WHAT YOU NEED TO DO
Wherever the word "Adhes" appears in the entries, copy the whole line.
Top of SOURCE MATERIAL
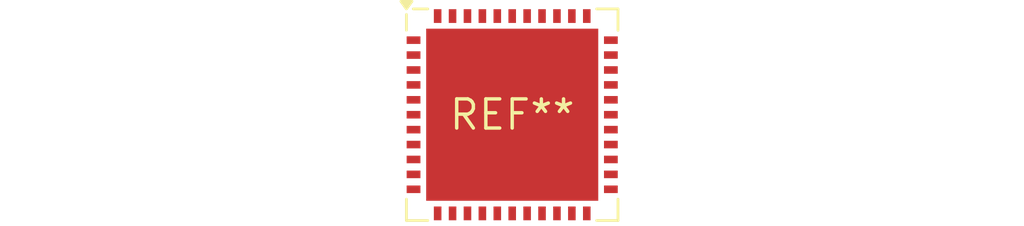
<source format=kicad_pcb>
(kicad_pcb (version 20240108) (generator pcbnew)

  (general
    (thickness 1.6)
  )

  (paper "A4")
  (layers
    (0 "F.Cu" signal)
    (31 "B.Cu" signal)
    (32 "B.Adhes" user "B.Adhesive")
    (33 "F.Adhes" user "F.Adhesive")
    (34 "B.Paste" user)
    (35 "F.Paste" user)
    (36 "B.SilkS" user "B.Silkscreen")
    (37 "F.SilkS" user "F.Silkscreen")
    (38 "B.Mask" user)
    (39 "F.Mask" user)
    (40 "Dwgs.User" user "User.Drawings")
    (41 "Cmts.User" user "User.Comments")
    (42 "Eco1.User" user "User.Eco1")
    (43 "Eco2.User" user "User.Eco2")
    (44 "Edge.Cuts" user)
    (45 "Margin" user)
    (46 "B.CrtYd" user "B.Courtyard")
    (47 "F.CrtYd" user "F.Courtyard")
    (48 "B.Fab" user)
    (49 "F.Fab" user)
    (50 "User.1" user)
    (51 "User.2" user)
    (52 "User.3" user)
    (53 "User.4" user)
    (54 "User.5" user)
    (55 "User.6" user)
    (56 "User.7" user)
    (57 "User.8" user)
    (58 "User.9" user)
  )

  (setup
    (pad_to_mask_clearance 0)
    (pcbplotparams
      (layerselection 0x00010fc_ffffffff)
      (plot_on_all_layers_selection 0x0000000_00000000)
      (disableapertmacros false)
      (usegerberextensions false)
      (usegerberattributes false)
      (usegerberadvancedattributes false)
      (creategerberjobfile false)
      (dashed_line_dash_ratio 12.000000)
      (dashed_line_gap_ratio 3.000000)
      (svgprecision 4)
      (plotframeref false)
      (viasonmask false)
      (mode 1)
      (useauxorigin false)
      (hpglpennumber 1)
      (hpglpenspeed 20)
      (hpglpendiameter 15.000000)
      (dxfpolygonmode false)
      (dxfimperialunits false)
      (dxfusepcbnewfont false)
      (psnegative false)
      (psa4output false)
      (plotreference false)
      (plotvalue false)
      (plotinvisibletext false)
      (sketchpadsonfab false)
      (subtractmaskfromsilk false)
      (outputformat 1)
      (mirror false)
      (drillshape 1)
      (scaleselection 1)
      (outputdirectory "")
    )
  )

  (net 0 "")

  (footprint "QFN-44-1EP_9x9mm_P0.65mm_EP7.5x7.5mm" (layer "F.Cu") (at 0 0))

)

</source>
Bottom of SOURCE MATERIAL
SOLUTION TO THIS EXERCISE
    (32 "B.Adhes" user "B.Adhesive")
    (33 "F.Adhes" user "F.Adhesive")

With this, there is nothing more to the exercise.